100 Days of Wonder – #15
Yesterday I talked about fun. When I was at university in Leicester I would frequently visit my then girlfriend who was doing a degree in PE teaching in Chichester. The way my timetable fell I could often stay for a chunk during the week. I’d take work with me and while she was out in lectures and then playing cricket or rugby, I would wade through contract law cases and work out why, as a 19 year old, I should care about Administrative Law. I distinctly remember declining to join a game of rounders and not even joining the spectators sitting in the sun sipping something pink and alcoholic. Instead I opted for a book. My girlfriend’s comment was: Well you’re no fun. It was a theme that came up repeatedly and at the time I remember being defensive about it. I was fun. Of course I was fun. But was I?
I don’t know.
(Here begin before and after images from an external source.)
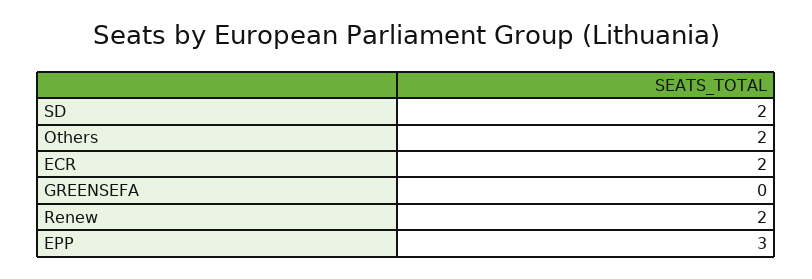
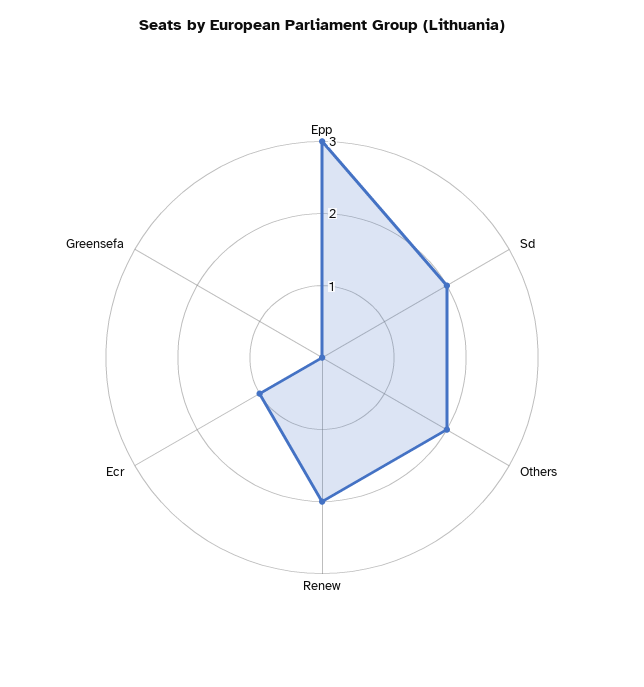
  {
    "SD": 2,
    "Others": 2,
-   "ECR": 2,
+   "ECR": 1,
    "GREENSEFA": 0,
    "Renew": 2,
    "EPP": 3
  }

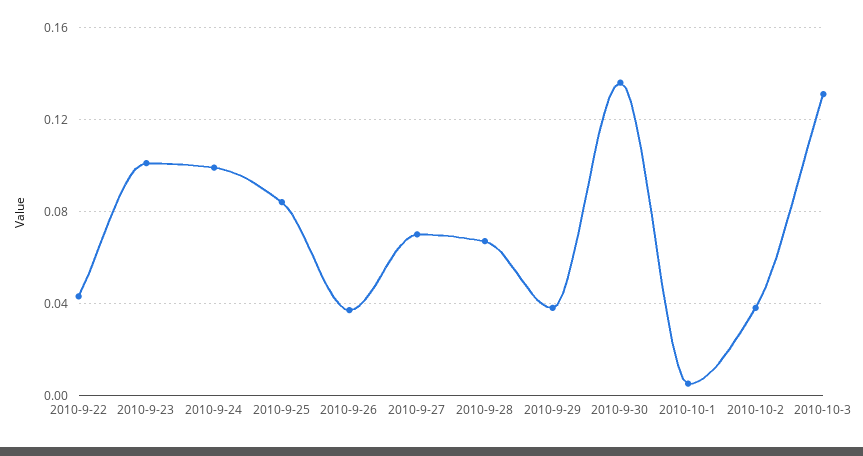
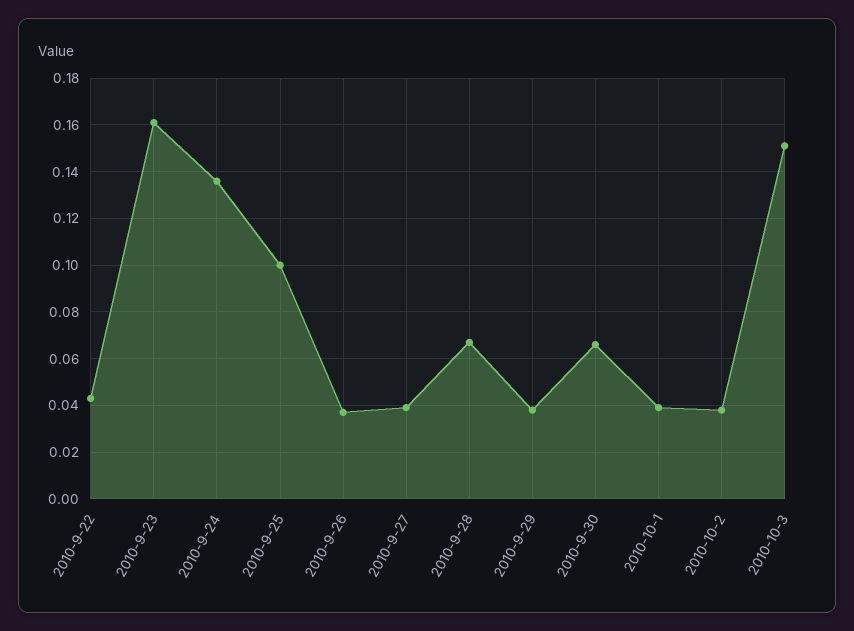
  {
    "2010-9-22": 0.045,
-   "2010-9-23": 0.1,
+   "2010-9-23": 0.16,
-   "2010-9-24": 0.1,
+   "2010-9-24": 0.135,
-   "2010-9-25": 0.085,
+   "2010-9-25": 0.1,
    "2010-9-26": 0.035,
-   "2010-9-27": 0.07,
+   "2010-9-27": 0.04,
    "2010-9-28": 0.065,
    "2010-9-29": 0.04,
-   "2010-9-30": 0.135,
+   "2010-9-30": 0.065,
-   "2010-10-1": 0.005,
+   "2010-10-1": 0.04,
    "2010-10-2": 0.04,
-   "2010-10-3": 0.13
+   "2010-10-3": 0.15
  }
I think it took me a long time to work out ‘fun’. I was bookish and serious and independent and ‘grown up’ as a kid. I continue to be fiercely independent but those moments of silliness and laughing so much that you (nearly -hm) pee yourself that I had always treated as rare and very private moments are now moments I embrace and I’m proud of. I no longer take myself or anything particularly seriously. Fun for me has never been about parties, big groups, playing sports or pranking each other which is I think what Rachel was referring to when she put me in the ‘not fun’ box. Fun for me has been about stories, about shared moments that touch the soul, about seeing others light up and mostly about seeing the ridiculousness of most things in life. Sometimes teaching and researching in law doesn’t lend itself to being fun. I bump up against inequality at best and atrocities at worst all the time in my work, some student stories a re heartbreaking and law is, after all a serious business… but finding your brand of silliness and fun seems to me to be crucial to making sure we look after ourselves when we’re doing work that can be emotional and hard. So if you think I’m mad as a hatter and a bit juvenile – you’d be right, I just don’t think that’s a bad thing.